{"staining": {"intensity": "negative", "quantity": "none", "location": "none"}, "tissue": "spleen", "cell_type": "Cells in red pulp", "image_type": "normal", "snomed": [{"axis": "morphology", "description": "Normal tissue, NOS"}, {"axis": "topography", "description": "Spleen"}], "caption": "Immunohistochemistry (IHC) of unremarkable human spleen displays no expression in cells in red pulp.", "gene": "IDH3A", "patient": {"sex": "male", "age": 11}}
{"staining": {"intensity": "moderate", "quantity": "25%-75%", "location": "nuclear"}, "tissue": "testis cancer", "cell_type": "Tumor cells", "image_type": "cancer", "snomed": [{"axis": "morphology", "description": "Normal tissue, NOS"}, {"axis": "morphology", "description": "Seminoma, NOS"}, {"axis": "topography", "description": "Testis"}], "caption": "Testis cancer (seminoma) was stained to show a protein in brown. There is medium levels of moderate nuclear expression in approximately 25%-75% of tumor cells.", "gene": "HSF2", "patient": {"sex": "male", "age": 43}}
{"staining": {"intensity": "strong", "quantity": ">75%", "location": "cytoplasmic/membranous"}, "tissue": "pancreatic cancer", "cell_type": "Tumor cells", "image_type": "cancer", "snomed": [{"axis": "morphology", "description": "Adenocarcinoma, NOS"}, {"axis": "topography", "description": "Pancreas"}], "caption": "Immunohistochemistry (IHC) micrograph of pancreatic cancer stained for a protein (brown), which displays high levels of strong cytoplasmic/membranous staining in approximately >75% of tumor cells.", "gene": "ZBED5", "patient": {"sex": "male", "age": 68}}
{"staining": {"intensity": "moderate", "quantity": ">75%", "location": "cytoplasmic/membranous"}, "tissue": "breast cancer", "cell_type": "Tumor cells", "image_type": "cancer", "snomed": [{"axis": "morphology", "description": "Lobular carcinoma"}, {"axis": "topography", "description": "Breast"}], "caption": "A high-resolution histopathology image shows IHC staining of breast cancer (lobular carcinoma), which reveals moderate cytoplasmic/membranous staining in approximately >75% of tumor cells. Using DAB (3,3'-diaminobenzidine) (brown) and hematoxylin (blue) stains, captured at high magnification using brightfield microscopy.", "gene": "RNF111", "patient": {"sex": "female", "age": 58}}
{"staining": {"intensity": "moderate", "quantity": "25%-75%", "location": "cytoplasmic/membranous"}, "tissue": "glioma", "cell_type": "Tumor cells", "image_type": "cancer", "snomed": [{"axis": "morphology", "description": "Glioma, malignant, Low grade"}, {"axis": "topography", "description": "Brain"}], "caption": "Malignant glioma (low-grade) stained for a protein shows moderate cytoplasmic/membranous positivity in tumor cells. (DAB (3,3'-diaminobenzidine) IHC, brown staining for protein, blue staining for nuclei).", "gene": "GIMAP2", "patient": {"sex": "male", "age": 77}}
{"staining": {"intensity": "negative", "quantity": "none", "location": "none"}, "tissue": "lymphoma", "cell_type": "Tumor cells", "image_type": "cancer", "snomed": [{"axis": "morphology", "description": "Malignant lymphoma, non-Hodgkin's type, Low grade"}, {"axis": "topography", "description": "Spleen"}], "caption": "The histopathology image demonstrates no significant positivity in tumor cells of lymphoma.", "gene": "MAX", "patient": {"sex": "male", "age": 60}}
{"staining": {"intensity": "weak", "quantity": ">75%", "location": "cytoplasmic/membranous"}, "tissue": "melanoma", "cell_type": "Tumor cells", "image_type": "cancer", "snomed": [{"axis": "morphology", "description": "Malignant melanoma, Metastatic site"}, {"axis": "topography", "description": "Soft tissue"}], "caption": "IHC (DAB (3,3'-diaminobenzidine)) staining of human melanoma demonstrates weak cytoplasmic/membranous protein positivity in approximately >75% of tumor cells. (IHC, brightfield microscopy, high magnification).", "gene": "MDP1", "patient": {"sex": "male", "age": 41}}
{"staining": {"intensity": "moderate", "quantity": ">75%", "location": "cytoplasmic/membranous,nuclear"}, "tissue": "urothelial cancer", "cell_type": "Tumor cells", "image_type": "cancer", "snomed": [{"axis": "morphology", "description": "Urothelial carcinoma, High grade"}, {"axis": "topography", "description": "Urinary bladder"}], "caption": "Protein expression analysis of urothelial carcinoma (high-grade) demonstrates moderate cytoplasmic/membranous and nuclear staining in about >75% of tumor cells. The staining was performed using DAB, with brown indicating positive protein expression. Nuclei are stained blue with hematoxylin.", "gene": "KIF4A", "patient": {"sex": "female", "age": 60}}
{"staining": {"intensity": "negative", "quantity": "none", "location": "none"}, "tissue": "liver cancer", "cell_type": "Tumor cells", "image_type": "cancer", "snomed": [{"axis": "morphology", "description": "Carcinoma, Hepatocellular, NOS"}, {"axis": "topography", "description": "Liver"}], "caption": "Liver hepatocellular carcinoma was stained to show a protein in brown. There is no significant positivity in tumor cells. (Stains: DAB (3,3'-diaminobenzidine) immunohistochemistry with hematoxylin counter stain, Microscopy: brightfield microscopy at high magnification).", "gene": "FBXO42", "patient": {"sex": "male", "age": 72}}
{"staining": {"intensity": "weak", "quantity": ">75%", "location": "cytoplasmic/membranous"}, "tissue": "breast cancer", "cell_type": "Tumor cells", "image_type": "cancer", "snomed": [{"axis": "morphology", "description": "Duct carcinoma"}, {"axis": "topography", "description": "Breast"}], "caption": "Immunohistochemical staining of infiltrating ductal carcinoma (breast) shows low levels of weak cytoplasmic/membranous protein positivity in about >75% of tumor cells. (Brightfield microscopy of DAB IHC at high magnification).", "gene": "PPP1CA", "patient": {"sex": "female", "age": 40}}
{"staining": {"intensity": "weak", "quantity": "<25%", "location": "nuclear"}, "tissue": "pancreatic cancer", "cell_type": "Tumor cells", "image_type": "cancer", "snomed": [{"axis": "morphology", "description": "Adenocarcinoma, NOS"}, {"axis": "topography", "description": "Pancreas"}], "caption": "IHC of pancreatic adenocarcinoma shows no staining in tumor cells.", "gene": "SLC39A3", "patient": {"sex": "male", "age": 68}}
---*---
Go through the records and set each one down again, unchanged.

{"staining": {"intensity": "negative", "quantity": "none", "location": "none"}, "tissue": "spleen", "cell_type": "Cells in red pulp", "image_type": "normal", "snomed": [{"axis": "morphology", "description": "Normal tissue, NOS"}, {"axis": "topography", "description": "Spleen"}], "caption": "Immunohistochemistry (IHC) of unremarkable human spleen displays no expression in cells in red pulp.", "gene": "IDH3A", "patient": {"sex": "male", "age": 11}}
{"staining": {"intensity": "moderate", "quantity": "25%-75%", "location": "nuclear"}, "tissue": "testis cancer", "cell_type": "Tumor cells", "image_type": "cancer", "snomed": [{"axis": "morphology", "description": "Normal tissue, NOS"}, {"axis": "morphology", "description": "Seminoma, NOS"}, {"axis": "topography", "description": "Testis"}], "caption": "Testis cancer (seminoma) was stained to show a protein in brown. There is medium levels of moderate nuclear expression in approximately 25%-75% of tumor cells.", "gene": "HSF2", "patient": {"sex": "male", "age": 43}}
{"staining": {"intensity": "strong", "quantity": ">75%", "location": "cytoplasmic/membranous"}, "tissue": "pancreatic cancer", "cell_type": "Tumor cells", "image_type": "cancer", "snomed": [{"axis": "morphology", "description": "Adenocarcinoma, NOS"}, {"axis": "topography", "description": "Pancreas"}], "caption": "Immunohistochemistry (IHC) micrograph of pancreatic cancer stained for a protein (brown), which displays high levels of strong cytoplasmic/membranous staining in approximately >75% of tumor cells.", "gene": "ZBED5", "patient": {"sex": "male", "age": 68}}
{"staining": {"intensity": "moderate", "quantity": ">75%", "location": "cytoplasmic/membranous"}, "tissue": "breast cancer", "cell_type": "Tumor cells", "image_type": "cancer", "snomed": [{"axis": "morphology", "description": "Lobular carcinoma"}, {"axis": "topography", "description": "Breast"}], "caption": "A high-resolution histopathology image shows IHC staining of breast cancer (lobular carcinoma), which reveals moderate cytoplasmic/membranous staining in approximately >75% of tumor cells. Using DAB (3,3'-diaminobenzidine) (brown) and hematoxylin (blue) stains, captured at high magnification using brightfield microscopy.", "gene": "RNF111", "patient": {"sex": "female", "age": 58}}
{"staining": {"intensity": "moderate", "quantity": "25%-75%", "location": "cytoplasmic/membranous"}, "tissue": "glioma", "cell_type": "Tumor cells", "image_type": "cancer", "snomed": [{"axis": "morphology", "description": "Glioma, malignant, Low grade"}, {"axis": "topography", "description": "Brain"}], "caption": "Malignant glioma (low-grade) stained for a protein shows moderate cytoplasmic/membranous positivity in tumor cells. (DAB (3,3'-diaminobenzidine) IHC, brown staining for protein, blue staining for nuclei).", "gene": "GIMAP2", "patient": {"sex": "male", "age": 77}}
{"staining": {"intensity": "negative", "quantity": "none", "location": "none"}, "tissue": "lymphoma", "cell_type": "Tumor cells", "image_type": "cancer", "snomed": [{"axis": "morphology", "description": "Malignant lymphoma, non-Hodgkin's type, Low grade"}, {"axis": "topography", "description": "Spleen"}], "caption": "The histopathology image demonstrates no significant positivity in tumor cells of lymphoma.", "gene": "MAX", "patient": {"sex": "male", "age": 60}}
{"staining": {"intensity": "weak", "quantity": ">75%", "location": "cytoplasmic/membranous"}, "tissue": "melanoma", "cell_type": "Tumor cells", "image_type": "cancer", "snomed": [{"axis": "morphology", "description": "Malignant melanoma, Metastatic site"}, {"axis": "topography", "description": "Soft tissue"}], "caption": "IHC (DAB (3,3'-diaminobenzidine)) staining of human melanoma demonstrates weak cytoplasmic/membranous protein positivity in approximately >75% of tumor cells. (IHC, brightfield microscopy, high magnification).", "gene": "MDP1", "patient": {"sex": "male", "age": 41}}
{"staining": {"intensity": "moderate", "quantity": ">75%", "location": "cytoplasmic/membranous,nuclear"}, "tissue": "urothelial cancer", "cell_type": "Tumor cells", "image_type": "cancer", "snomed": [{"axis": "morphology", "description": "Urothelial carcinoma, High grade"}, {"axis": "topography", "description": "Urinary bladder"}], "caption": "Protein expression analysis of urothelial carcinoma (high-grade) demonstrates moderate cytoplasmic/membranous and nuclear staining in about >75% of tumor cells. The staining was performed using DAB, with brown indicating positive protein expression. Nuclei are stained blue with hematoxylin.", "gene": "KIF4A", "patient": {"sex": "female", "age": 60}}
{"staining": {"intensity": "negative", "quantity": "none", "location": "none"}, "tissue": "liver cancer", "cell_type": "Tumor cells", "image_type": "cancer", "snomed": [{"axis": "morphology", "description": "Carcinoma, Hepatocellular, NOS"}, {"axis": "topography", "description": "Liver"}], "caption": "Liver hepatocellular carcinoma was stained to show a protein in brown. There is no significant positivity in tumor cells. (Stains: DAB (3,3'-diaminobenzidine) immunohistochemistry with hematoxylin counter stain, Microscopy: brightfield microscopy at high magnification).", "gene": "FBXO42", "patient": {"sex": "male", "age": 72}}
{"staining": {"intensity": "weak", "quantity": ">75%", "location": "cytoplasmic/membranous"}, "tissue": "breast cancer", "cell_type": "Tumor cells", "image_type": "cancer", "snomed": [{"axis": "morphology", "description": "Duct carcinoma"}, {"axis": "topography", "description": "Breast"}], "caption": "Immunohistochemical staining of infiltrating ductal carcinoma (breast) shows low levels of weak cytoplasmic/membranous protein positivity in about >75% of tumor cells. (Brightfield microscopy of DAB IHC at high magnification).", "gene": "PPP1CA", "patient": {"sex": "female", "age": 40}}
{"staining": {"intensity": "weak", "quantity": "<25%", "location": "nuclear"}, "tissue": "pancreatic cancer", "cell_type": "Tumor cells", "image_type": "cancer", "snomed": [{"axis": "morphology", "description": "Adenocarcinoma, NOS"}, {"axis": "topography", "description": "Pancreas"}], "caption": "IHC of pancreatic adenocarcinoma shows no staining in tumor cells.", "gene": "SLC39A3", "patient": {"sex": "male", "age": 68}}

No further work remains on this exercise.